Similarly, if hashValue needs to be synthesized, its body would be expressed in terms of hash(into:), like this:

struct BraveNewWorld: Hashable {
  let a: Int
  let b: String

  func hash(into hasher: inout Hasher) {
    hasher.append(a)
    hasher.append(b)
  }
  /* synthesized */ var hashValue: Int {
    var hasher = Hasher()
    self.hash(into: &hasher)
    return hasher.finalize()
  }
}
2 Likes

I love this approach, specifically because it builds on top of Hashable without introducing any new protocols. It also feels very familiar to how Comparable leans on default implementations to avoid us implementing all operators. It's a pity we can't use default implementations and have to generate those in the compiler (I guess because we can't force the user to implement one or the other). I also like the names chosen. I would go straight to proposal!

3 Likes

If hash(into:) is part of the Hashable protocol, wouldn’t it always need to be synthesized? ‘Others’ may wish to call it too, right?

I am a huge fan of this idea too: this form of auto synthesized Hashable conformance coupled with the conditional conformance to Hashable for the various Collections really gives all the flexibility of rolling your own, relying on secure auto generated implementations or do something that is partly custom, but does not require the deeper knowledge of creating good and secure hashes.

2 Likes

I'm not sure I understand the question. Can you provide an example of what you mean?
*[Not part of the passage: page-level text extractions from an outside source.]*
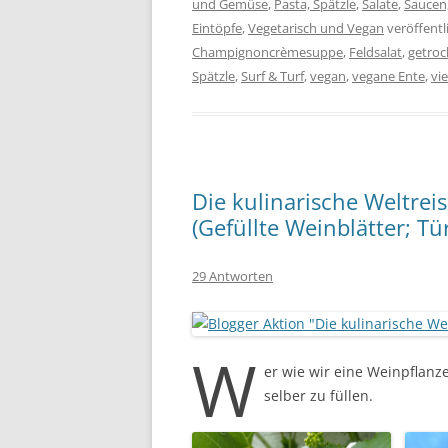
und Gemüse
,
Pasta, Spätzle
,
Salate
,
Saucen
Eintöpfe
,
Vegetarisch und Vegan
veröffentl
Champignoncrèmesuppe
,
Feldsalat
,
getroc
Spätzle
,
Surf & Turf
,
vegan
,
vegane Ente
,
vi
Die kulinarische Weltrei
(Gefüllte Weinblätter; Tü
29 Antworten
W
er wie wir eine Weinpflanz
selber zu füllen.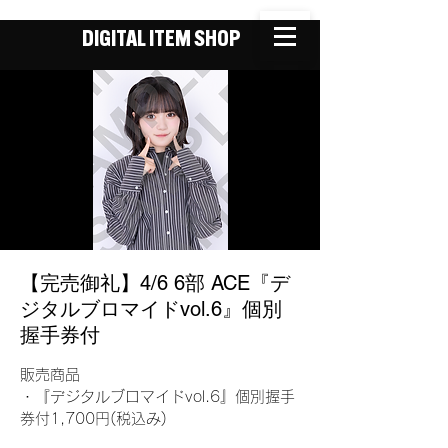
DIGITAL ITEM SHOP
【完売御礼】4/6 6部 ACE『デ
ジタルブロマイドvol.6』個別
握手券付
販売商品
・『デジタルブロマイドvol.6』個別握手
券付1,700円(税込み)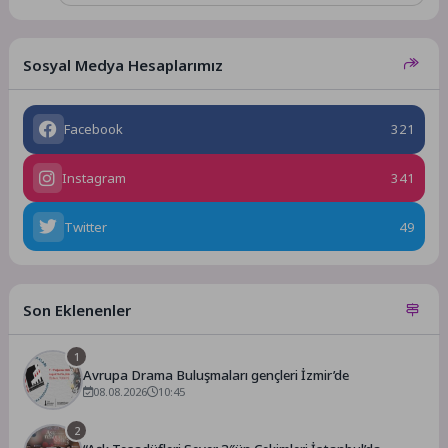
Sosyal Medya Hesaplarımız
Facebook
321
Instagram
341
Twitter
49
Son Eklenenler
1
Avrupa Drama Buluşmaları gençleri İzmir’de
08.08.2026
10:45
2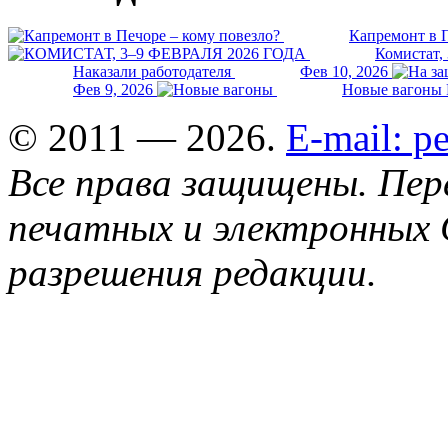
Капремонт в П
Комистат,
Наказали работодателя
Фев 10, 2026
Фев 9, 2026
Новые вагоны 
© 2011 — 2026.
E-mail: 
Все права защищены. Пер
печатных и электронных 
разрешения редакции.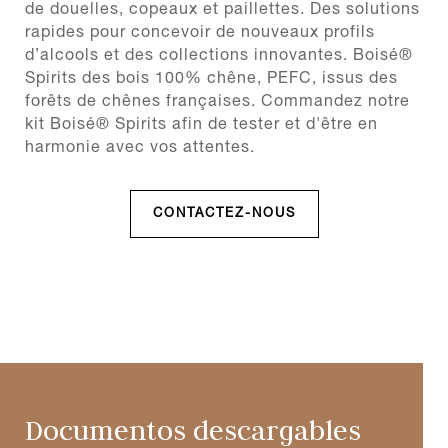
de douelles, copeaux et paillettes. Des solutions
rapides pour concevoir de nouveaux profils
d’alcools et des collections innovantes. Boisé®
Spirits des bois 100% chêne, PEFC, issus des
forêts de chênes françaises. Commandez notre
kit Boisé® Spirits afin de tester et d'être en
harmonie avec vos attentes.
CONTACTEZ-NOUS
Documentos descargables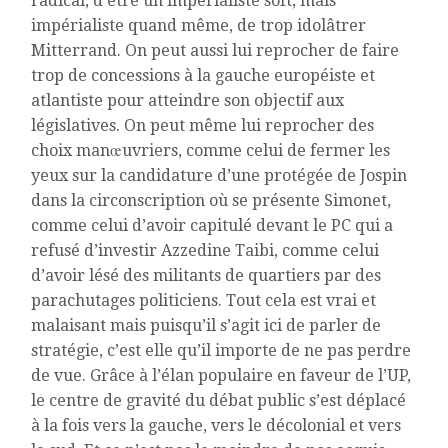
radical, d’être un impérialiste soft, mais
impérialiste quand même, de trop idolâtrer
Mitterrand. On peut aussi lui reprocher de faire
trop de concessions à la gauche européiste et
atlantiste pour atteindre son objectif aux
législatives. On peut même lui reprocher des
choix manœuvriers, comme celui de fermer les
yeux sur la candidature d’une protégée de Jospin
dans la circonscription où se présente Simonet,
comme celui d’avoir capitulé devant le PC qui a
refusé d’investir Azzedine Taibi, comme celui
d’avoir lésé des militants de quartiers par des
parachutages politiciens. Tout cela est vrai et
malaisant mais puisqu’il s’agit ici de parler de
stratégie, c’est elle qu’il importe de ne pas perdre
de vue. Grâce à l’élan populaire en faveur de l’UP,
le centre de gravité du débat public s’est déplacé
à la fois vers la gauche, vers le décolonial et vers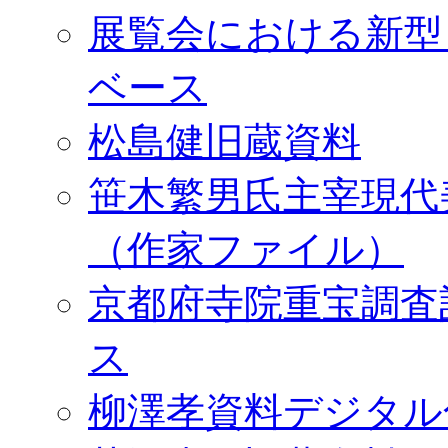
展覧会における新型
ベース
松島健旧蔵資料
笹木繁男氏主宰現代
（作家ファイル）
京都府寺院重宝調査
ス
柳澤孝資料デジタル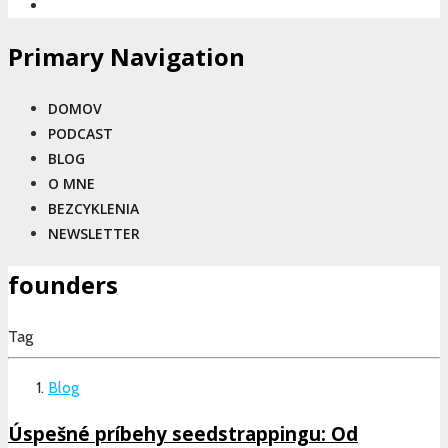
Primary Navigation
DOMOV
PODCAST
BLOG
O MNE
BEZCYKLENIA
NEWSLETTER
founders
Tag
Blog
Úspešné príbehy seedstrappingu: Od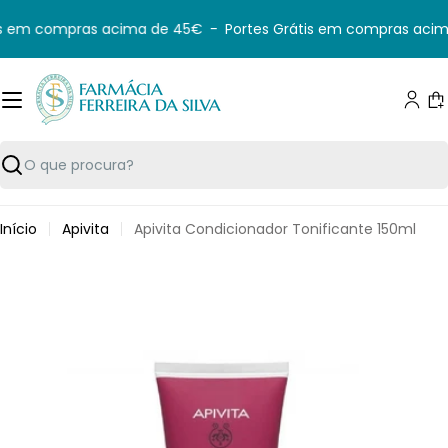
Saltar
s em compras acima de 45€
-
Portes Grátis em compras acim
para
o
conteúdo
C
Pesquisar
Início
Apivita
Apivita Condicionador Tonificante 150ml
Saltar
para
informação
do
produto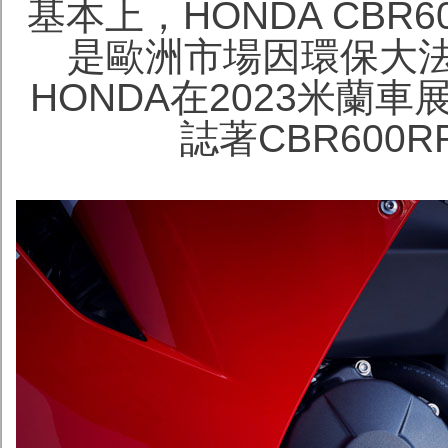
基本上，HONDA CBR
是歐洲市場因環保大
HONDA在2023米蘭車展
誌著CBR600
FWIW, if we made hash(into:) an official part of the Hashable protocol, it would become a regular requirement, just like hashValue is now:

  • Anyone could manually implement it if synthesized conformance was not available or if it wasn't the right choice for their type. In most cases, I believe hash(into:) would be much easier to implement well than hashValue.
  • Custom hashing collections outside the standard library could choose to call hash(into:) rather than hashValue to generate their hashes. They'd enjoy the benefits of guaranteed good hashing with no need for any additional postprocessing steps.

The compiler would be able to synthesize a definition of hash(into:) in some, but not all, cases -- just like it is sometimes able to synthesize hashValue now. Synthesis would not become universally available: at least one of hash(into:) or hashValue would still need to be manually implemented for classes, and for types with non-hashable stored properties.

5 Likes

Ah, thanks, I see now.
I mistakenly took David’s question and your answer to mean hash(into:) was conditionally synthesized based on whether it was called from the hashValue implementation or not. I couldn’t make sense of that, but re-reading the thread I now see that I was misunderstanding the question.

Thanks for the elaboration!

I, too, am a big fan of the new interface.

However, I'm not sure that we need all that compiler magic to achieve it. Could we not introduce a refined protocol and use default implementations to provide hashValue in terms of the new protocol? The standard library even has this cool feature that underscored members get hidden, so we could even add a forwards-compatibility interface in to Hashable without anybody noticing.

There would be a new name, but since user-code would have to opt-in to the new functionality (by implementing hash(into:)), I think that's fine. Here's an example:

protocol Hashable: Equatable {
  var hashValue: Int { get }
  /* hidden via underscore */ func _hash(into hasher: inout Hasher)
}
protocol HashVisitable: Hashable { // strawman
  func hash(into hasher: inout Hasher)
}
// Backward compatibility, HashVisitable -> Hashable
extension HashVisitable {
  var hashValue: Int {
    var hasher = Hasher()
    self.hash(into: &hasher)
    return hasher.finalize()
  }
}

// Forward-compatibility, Hashable -> HashVisitable-like
extension Hashable {
  func _hash(into hasher: inout Hasher) { 
    hasher.append(hashValue)
  }
}
extension HashVisitable {
  func _hash(into hasher: inout Hasher) {
    hash(into: &hasher)
  }
}

We could, but I prefer a little bit of compiler magic than introducing a new protocol that users need to know about. Plus, with @lorentey's solution, you can always depend on a Hashable type being able to work with a Hasher.